Northern Ireland’s Department for Communities has designated City of Derry Airport as an “international airport” for licensing purposes. The statutory rule (S.R. 2026 No. 70) was sealed on 31 March and came into operation on 2 April 2026, with senior officer Gerard Murray named on the order.

Practically, this matters because Article 41 of the Licensing (Northern Ireland) Order 1996 restricts the sale, purchase, consumption or taking away of alcohol outside permitted hours. Article 53 creates an exemption for licensed premises located within the HMRC‑approved “examination station” at airports specified as international. City of Derry now benefits from that exemption.

For operators, the change allows airside bars, cafés and lounges in the security‑controlled area to serve alcohol beyond standard hours when the airport is operating. Landside venues remain bound by usual permitted hours, and every premises still requires a licence and compliance with its conditions.

The Department for Communities confirmed that arrangements must be in place to provide hot and cold non‑alcoholic drinks whenever alcohol is obtainable in the airside premises. In practice, that means maintaining coffee and soft‑drink service alongside any early‑morning or late‑night alcohol sales, with staffing and equipment to match.

Revenue upside typically comes from incremental transactions rather than price. As a worked example, two extra 90‑minute windows capturing 300 departing passengers could see 60% buy a drink and 20% of all passengers choose alcohol-roughly 180 beverage transactions including 60 alcoholic. On average margins of about £3.58 for alcohol and £2.08 for other beverages, that’s around £464 in additional daily gross profit.

Staffing is the swing factor. Two micro‑shifts of 3.5 hours to cover pre‑6am and post‑9.30pm trading at £14.50 per hour plus a 25% premium come to roughly £127 per day before on‑costs; once employer contributions and holiday accrual are added, plan for £150–£170. At a blended margin near £2.50 per drink, break‑even sits around 60–70 extra transactions.

Menu mix will likely pivot by daypart. Early traffic skews to coffee, breakfast items and alcohol‑free options; late traffic leans to beer and wine alongside 0.0% serves. The Order’s beverage requirement encourages a rounded offer, so smart bundling-premium coffee with a pastry, or a no‑alcohol beer with a breakfast roll-can increase basket size without pushing heavy drinking.

Commercial terms deserve a fresh look. Many airport concessions blend a base rent with turnover rent tiers. Longer trading windows can tip sales into higher rent bands. Finance teams should re‑forecast minimum guaranteed rent exposure, confirm whether extended hours alter service‑level obligations, and agree staff access times with airport security.

Illustrative case study: a 70‑cover airside bar adding two micro‑shifts faces about £170 in daily staffing and overheads. Using our model’s traffic and conversion, net uplift after costs lands around £250–£300 per day, or £7,500–£9,000 a month.
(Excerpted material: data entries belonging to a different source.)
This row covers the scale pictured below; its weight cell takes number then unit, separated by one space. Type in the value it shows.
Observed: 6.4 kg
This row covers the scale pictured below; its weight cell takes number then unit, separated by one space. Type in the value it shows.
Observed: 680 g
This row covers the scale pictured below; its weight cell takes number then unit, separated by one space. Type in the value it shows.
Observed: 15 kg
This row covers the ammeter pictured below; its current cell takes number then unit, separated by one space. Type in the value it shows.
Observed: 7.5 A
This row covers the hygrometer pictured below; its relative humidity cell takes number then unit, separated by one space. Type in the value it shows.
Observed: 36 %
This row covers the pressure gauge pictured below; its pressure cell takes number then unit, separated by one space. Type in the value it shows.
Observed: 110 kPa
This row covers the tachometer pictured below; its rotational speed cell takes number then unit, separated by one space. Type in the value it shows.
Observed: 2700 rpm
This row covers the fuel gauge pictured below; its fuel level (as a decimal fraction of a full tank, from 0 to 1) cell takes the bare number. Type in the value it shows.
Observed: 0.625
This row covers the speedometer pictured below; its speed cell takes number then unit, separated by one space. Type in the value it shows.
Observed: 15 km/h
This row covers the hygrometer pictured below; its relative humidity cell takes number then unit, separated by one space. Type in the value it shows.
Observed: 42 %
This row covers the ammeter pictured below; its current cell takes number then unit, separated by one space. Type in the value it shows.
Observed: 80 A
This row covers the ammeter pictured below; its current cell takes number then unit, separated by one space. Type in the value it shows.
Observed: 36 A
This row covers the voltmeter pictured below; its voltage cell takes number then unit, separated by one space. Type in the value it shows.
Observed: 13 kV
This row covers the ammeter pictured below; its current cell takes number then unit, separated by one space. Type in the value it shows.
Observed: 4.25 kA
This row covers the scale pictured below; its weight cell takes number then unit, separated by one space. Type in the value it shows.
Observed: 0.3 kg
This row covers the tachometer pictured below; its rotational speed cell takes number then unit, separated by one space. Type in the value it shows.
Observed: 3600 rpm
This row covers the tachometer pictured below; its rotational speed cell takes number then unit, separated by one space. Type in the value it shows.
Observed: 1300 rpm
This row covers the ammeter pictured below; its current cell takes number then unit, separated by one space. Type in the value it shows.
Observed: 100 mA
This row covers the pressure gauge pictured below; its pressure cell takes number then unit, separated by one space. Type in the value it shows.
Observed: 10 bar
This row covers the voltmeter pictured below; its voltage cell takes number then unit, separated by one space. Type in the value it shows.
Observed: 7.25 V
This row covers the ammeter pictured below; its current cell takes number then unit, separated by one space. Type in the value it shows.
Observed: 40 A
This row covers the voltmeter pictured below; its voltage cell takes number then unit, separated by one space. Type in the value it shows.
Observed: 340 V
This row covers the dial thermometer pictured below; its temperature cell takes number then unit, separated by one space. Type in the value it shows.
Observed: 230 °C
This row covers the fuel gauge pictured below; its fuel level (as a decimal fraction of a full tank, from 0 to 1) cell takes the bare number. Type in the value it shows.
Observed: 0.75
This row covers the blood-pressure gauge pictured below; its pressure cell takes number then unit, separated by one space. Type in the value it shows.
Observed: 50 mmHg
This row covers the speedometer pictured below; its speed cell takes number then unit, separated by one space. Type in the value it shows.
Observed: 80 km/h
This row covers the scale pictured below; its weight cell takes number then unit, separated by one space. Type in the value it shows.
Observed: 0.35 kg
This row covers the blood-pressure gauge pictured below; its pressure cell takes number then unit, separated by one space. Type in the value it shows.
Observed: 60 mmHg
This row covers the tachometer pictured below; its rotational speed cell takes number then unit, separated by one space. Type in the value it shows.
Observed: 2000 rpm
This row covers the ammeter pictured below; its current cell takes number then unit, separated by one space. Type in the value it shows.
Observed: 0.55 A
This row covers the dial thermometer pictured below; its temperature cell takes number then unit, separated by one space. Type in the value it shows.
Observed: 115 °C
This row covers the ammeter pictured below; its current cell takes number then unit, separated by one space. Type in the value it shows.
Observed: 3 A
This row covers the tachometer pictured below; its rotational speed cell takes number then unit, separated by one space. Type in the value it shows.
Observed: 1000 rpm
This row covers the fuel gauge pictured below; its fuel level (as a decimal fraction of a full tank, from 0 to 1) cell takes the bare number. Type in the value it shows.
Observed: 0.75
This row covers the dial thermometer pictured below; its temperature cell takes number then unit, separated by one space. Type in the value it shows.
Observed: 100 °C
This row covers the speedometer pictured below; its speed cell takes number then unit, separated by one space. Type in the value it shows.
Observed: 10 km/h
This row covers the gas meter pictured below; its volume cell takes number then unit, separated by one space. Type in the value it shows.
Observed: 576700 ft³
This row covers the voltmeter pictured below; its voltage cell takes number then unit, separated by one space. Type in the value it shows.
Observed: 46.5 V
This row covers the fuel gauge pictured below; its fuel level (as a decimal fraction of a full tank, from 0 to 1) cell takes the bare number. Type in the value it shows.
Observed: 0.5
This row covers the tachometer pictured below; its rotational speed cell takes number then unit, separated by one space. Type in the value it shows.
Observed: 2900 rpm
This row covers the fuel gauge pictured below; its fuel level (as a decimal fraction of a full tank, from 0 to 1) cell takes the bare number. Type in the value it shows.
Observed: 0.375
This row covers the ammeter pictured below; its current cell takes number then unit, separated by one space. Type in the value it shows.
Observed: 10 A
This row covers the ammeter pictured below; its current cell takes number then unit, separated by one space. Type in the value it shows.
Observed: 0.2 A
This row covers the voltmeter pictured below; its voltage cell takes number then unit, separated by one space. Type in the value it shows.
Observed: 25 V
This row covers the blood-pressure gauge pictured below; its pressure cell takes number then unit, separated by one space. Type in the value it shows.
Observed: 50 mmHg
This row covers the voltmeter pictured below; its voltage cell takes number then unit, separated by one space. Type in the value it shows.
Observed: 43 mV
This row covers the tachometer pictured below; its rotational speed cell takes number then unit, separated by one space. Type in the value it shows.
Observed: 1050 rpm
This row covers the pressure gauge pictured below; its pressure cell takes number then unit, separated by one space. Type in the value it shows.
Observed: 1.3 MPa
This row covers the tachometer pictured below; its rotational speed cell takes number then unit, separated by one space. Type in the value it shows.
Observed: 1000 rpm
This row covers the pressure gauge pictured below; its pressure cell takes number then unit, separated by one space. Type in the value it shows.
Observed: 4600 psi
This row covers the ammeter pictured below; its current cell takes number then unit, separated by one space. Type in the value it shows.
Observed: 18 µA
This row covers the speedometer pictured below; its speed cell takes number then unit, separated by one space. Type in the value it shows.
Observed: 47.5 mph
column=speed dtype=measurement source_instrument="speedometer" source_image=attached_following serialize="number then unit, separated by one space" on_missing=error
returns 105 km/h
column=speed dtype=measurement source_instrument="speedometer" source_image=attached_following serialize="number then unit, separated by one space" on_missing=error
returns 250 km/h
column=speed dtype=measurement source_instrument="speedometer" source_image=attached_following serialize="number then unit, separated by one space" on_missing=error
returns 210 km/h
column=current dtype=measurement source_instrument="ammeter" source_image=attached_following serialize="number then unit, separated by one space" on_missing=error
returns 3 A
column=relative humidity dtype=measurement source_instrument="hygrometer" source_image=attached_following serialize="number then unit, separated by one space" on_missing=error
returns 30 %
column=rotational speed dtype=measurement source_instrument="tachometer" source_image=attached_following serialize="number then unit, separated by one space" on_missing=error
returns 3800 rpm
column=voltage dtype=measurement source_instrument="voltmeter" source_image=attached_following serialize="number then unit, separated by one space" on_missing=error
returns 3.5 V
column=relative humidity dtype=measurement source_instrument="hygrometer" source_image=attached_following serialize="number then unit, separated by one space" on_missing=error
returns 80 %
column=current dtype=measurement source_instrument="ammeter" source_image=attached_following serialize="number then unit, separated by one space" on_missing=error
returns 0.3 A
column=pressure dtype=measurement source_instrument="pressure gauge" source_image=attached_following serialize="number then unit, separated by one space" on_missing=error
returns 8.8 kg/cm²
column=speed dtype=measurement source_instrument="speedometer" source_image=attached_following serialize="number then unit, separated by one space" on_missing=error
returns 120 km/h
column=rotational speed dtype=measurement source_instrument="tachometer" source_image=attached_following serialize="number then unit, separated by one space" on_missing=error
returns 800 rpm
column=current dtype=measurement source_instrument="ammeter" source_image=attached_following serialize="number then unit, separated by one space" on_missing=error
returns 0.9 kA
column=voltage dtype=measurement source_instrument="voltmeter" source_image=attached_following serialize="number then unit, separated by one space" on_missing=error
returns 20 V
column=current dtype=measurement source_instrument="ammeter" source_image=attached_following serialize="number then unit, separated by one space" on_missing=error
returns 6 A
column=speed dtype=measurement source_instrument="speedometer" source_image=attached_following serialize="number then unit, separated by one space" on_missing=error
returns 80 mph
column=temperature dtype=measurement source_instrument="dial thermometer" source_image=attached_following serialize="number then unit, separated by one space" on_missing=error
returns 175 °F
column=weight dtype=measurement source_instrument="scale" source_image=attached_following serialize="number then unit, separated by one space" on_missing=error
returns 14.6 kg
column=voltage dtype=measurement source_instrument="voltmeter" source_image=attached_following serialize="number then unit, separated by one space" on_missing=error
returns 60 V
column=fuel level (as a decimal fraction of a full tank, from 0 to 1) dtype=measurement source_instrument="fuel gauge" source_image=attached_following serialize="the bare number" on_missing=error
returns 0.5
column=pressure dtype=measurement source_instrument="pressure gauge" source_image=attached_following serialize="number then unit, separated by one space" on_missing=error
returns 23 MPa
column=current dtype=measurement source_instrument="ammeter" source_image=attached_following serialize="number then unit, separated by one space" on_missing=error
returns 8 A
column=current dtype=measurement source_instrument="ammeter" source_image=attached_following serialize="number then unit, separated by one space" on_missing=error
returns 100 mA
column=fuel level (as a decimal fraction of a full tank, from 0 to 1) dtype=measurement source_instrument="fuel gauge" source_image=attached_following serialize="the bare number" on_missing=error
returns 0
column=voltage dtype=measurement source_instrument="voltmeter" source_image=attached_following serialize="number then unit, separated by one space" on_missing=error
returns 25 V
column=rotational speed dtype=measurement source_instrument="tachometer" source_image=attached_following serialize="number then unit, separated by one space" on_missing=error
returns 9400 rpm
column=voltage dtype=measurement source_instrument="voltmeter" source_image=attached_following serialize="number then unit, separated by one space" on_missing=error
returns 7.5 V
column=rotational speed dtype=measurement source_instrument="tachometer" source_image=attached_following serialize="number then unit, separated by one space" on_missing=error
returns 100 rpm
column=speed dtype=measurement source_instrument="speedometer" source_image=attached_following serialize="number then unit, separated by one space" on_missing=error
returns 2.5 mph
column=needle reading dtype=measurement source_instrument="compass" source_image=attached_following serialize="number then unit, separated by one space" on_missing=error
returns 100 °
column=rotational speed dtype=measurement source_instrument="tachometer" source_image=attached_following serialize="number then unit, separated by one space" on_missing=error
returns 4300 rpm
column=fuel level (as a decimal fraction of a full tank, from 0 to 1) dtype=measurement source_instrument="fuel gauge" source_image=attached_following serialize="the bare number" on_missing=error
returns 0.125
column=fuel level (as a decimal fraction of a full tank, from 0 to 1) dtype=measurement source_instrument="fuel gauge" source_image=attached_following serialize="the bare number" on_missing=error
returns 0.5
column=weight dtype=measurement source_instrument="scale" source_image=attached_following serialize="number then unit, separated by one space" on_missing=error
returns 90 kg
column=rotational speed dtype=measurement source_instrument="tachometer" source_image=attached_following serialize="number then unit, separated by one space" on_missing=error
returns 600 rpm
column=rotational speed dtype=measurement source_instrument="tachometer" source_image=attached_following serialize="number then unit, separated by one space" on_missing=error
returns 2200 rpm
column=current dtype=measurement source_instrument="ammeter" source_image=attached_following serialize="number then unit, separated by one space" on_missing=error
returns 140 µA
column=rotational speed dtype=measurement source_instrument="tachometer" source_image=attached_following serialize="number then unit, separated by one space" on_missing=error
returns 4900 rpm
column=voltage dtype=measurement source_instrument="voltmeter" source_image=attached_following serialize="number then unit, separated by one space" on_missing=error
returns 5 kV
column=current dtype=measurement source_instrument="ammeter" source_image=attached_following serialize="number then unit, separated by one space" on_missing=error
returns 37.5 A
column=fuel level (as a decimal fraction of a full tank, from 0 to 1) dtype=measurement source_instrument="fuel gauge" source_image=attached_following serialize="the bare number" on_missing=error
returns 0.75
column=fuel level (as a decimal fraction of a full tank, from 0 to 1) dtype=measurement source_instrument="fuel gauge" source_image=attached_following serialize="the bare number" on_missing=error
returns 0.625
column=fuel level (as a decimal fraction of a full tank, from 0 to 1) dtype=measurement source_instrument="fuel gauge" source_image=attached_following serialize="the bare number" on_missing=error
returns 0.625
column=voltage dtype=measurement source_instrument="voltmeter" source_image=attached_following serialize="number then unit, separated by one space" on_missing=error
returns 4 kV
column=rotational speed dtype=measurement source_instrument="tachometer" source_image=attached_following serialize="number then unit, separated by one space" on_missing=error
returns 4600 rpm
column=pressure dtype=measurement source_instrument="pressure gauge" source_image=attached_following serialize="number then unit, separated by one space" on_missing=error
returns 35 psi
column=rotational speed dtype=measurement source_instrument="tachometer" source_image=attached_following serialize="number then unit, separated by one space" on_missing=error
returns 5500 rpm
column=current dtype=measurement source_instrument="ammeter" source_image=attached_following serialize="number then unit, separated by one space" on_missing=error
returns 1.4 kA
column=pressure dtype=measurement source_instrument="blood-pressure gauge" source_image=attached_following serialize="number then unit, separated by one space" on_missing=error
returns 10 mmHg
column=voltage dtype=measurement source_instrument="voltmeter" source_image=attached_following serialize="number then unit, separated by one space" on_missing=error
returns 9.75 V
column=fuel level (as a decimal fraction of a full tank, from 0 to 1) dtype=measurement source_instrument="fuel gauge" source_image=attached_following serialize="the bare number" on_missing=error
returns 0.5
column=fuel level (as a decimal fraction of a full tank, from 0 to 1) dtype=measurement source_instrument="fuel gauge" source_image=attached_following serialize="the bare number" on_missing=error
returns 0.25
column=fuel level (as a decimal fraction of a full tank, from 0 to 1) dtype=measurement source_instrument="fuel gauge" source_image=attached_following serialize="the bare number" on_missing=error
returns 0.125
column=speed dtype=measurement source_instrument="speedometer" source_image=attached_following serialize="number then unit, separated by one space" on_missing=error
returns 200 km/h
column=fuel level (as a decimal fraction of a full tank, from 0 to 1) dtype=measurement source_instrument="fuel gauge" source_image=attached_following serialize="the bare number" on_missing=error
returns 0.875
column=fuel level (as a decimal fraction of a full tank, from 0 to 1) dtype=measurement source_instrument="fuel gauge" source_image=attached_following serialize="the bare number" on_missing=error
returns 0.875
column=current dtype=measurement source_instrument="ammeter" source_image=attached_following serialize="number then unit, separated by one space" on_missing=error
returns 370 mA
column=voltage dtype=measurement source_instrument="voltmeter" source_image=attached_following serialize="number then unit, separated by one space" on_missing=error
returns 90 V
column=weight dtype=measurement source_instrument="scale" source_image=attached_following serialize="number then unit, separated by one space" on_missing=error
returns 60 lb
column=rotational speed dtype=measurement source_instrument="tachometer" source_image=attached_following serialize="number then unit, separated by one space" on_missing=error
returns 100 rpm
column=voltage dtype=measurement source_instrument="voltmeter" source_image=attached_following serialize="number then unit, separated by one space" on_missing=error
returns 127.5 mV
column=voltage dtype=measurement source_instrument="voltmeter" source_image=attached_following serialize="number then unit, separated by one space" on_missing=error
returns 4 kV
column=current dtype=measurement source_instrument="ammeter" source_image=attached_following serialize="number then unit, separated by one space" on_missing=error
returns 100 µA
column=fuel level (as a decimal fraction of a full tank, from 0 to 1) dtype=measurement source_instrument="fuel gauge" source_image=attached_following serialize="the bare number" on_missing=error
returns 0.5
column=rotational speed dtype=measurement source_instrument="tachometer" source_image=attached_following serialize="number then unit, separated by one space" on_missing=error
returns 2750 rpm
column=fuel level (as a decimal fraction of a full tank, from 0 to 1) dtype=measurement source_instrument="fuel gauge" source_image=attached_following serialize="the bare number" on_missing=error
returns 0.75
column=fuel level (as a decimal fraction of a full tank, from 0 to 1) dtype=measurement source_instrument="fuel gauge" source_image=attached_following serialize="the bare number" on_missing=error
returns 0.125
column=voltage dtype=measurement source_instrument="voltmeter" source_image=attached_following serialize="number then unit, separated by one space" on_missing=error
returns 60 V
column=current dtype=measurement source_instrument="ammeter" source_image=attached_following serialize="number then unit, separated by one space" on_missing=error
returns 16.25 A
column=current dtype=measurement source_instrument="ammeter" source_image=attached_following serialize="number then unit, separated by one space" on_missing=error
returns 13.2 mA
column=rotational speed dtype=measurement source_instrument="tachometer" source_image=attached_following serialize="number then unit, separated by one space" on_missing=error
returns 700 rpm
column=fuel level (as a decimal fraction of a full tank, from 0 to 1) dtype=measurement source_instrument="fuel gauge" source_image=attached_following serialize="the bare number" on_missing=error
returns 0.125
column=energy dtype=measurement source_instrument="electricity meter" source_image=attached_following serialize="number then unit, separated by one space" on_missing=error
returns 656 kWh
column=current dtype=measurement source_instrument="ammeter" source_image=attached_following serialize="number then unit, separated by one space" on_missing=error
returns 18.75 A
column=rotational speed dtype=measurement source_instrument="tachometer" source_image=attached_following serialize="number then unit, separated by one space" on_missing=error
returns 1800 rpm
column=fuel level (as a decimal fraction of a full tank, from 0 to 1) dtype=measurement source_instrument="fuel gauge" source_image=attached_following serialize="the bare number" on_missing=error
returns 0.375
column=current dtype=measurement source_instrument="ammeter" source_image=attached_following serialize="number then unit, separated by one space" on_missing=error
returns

Sensitivities include flight punctuality, staffing productivity, and the share of non‑alcoholic sales in the morning wave.

Compliance remains central. The exemption applies only inside the HMRC‑approved examination station; serving to take away beyond that area still triggers the general prohibition. Age‑verification policies (e.g., Challenge 25), refusal logs and intoxication checks remain essential, and marketing should avoid presenting alcohol as a default breakfast choice.

Our read: this is a modest but useful operational win for on‑site SMEs as Derry builds international traffic. Immediate actions are straightforward-lock in rosters, confirm security access windows, ensure hot and cold non‑alcoholic options are always available, and refresh signage so staff and passengers know when service is permitted.